> _Requirement A_:
Summarize the film review in two sentences.
> _Requirement B_:
Name every activity on Carter's list in the film review.

Wednesday, 9 July 2008

Film Review: The Bucket List

The Bucket List is about the importance of living life as if each moment could be your last.

Anyone who believes there’s any truth in that sentiment should make sure they steer well clear of this soulless, sappy and groaningly immature film.

Jack Nicholson plays Edward, a cocksure gazillionaire whose success in business has come at the cost of his own family. When felled by cancer, Edward is treated in a hospital that he owns and, for reasons best left unexplained, instead of having his own private ward, he winds up sharing a tiny, dingy room with Morgan Freeman.

Freeman plays Carter, a bright academic who was forced to trade his dreams of becoming a history professor for a career as a car mechanic when he accidentally knocked his girlfriend up.

Suffering from the same illness, the two become unlikely pals and when it turns out that Carter has a list of things he would like to do before he kicks the bucket, Edward embraces the idea. “Hell, all I have is money,” the rich white man announces, as he offers to treat the poor black man to a round the world trip. The list consists of skydiving, getting tattoos, driving fast cars, visiting the pyramids and climbing a Himalayan mountain.

> _Exercise data_:
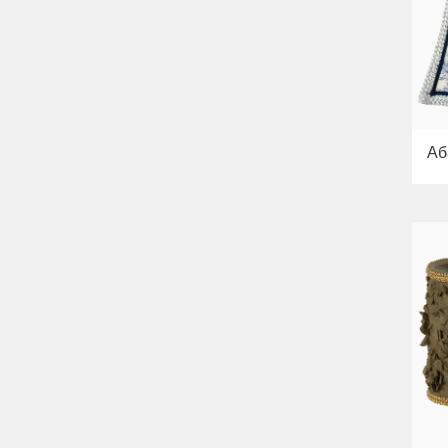
Bella
Раковины
Унитазы
Биде
Сиденья
Вся коллекция
Flavia
Раковины
Аб
Биде
Вся коллекция
Augusta
Раковины
Биде
Вся коллекция
Olivia
Раковины напольные
Системы инсталляций
Комплектующие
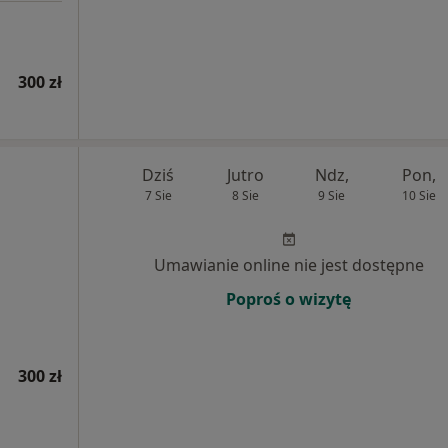
300 zł
Dziś
Jutro
Ndz,
Pon,
7 Sie
8 Sie
9 Sie
10 Sie
Umawianie online nie jest dostępne
Poproś o wizytę
300 zł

> _Final answer A_:
The review says The Bucket List is about living each moment as if it could be the last, yet calls it a soulless, sappy and groaningly immature film. In it, Jack Nicholson's wealthy Edward and Morgan Freeman's mechanic Carter share a hospital room while suffering from the same illness, become unlikely friends, and Edward offers to pay for a round-the-world trip to complete Carter's list of things to do before he dies.

> _Final answer B_:
- Skydiving
- Getting tattoos
- Driving fast cars
- Visiting the pyramids
- Climbing a Himalayan mountain